* **Task item**
Tally the lines of the data that include the word "deve" and state the total, nothing else.

[Page-level text extractions]
· · ·

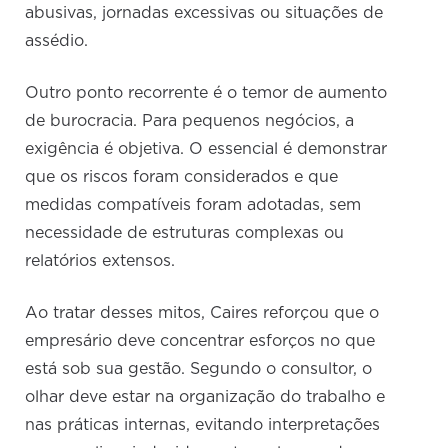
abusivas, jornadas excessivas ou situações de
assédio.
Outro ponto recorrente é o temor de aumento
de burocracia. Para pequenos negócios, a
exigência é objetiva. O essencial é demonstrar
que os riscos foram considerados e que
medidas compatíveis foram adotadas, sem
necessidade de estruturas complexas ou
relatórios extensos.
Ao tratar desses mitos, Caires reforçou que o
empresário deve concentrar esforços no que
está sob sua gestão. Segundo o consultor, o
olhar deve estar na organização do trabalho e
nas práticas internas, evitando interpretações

· · ·

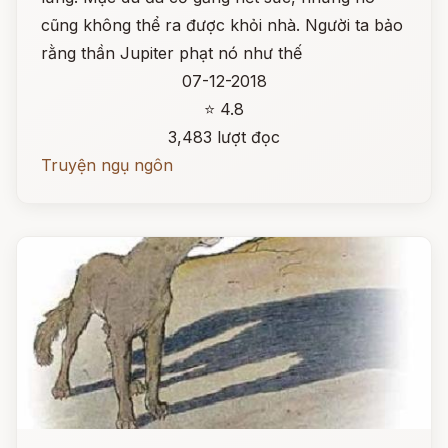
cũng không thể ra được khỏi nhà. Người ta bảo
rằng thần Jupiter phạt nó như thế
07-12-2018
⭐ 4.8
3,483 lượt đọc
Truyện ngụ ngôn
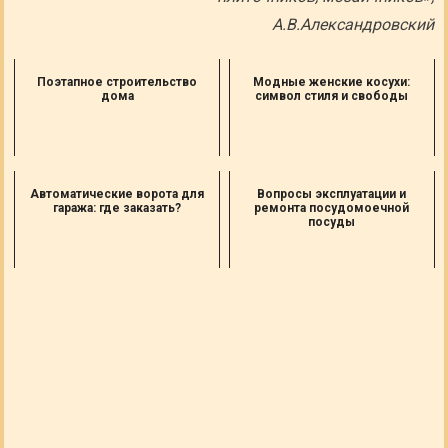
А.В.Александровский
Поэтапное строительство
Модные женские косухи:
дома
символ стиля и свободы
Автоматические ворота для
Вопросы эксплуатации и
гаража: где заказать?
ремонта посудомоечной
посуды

· · ·

* **Answer space**
2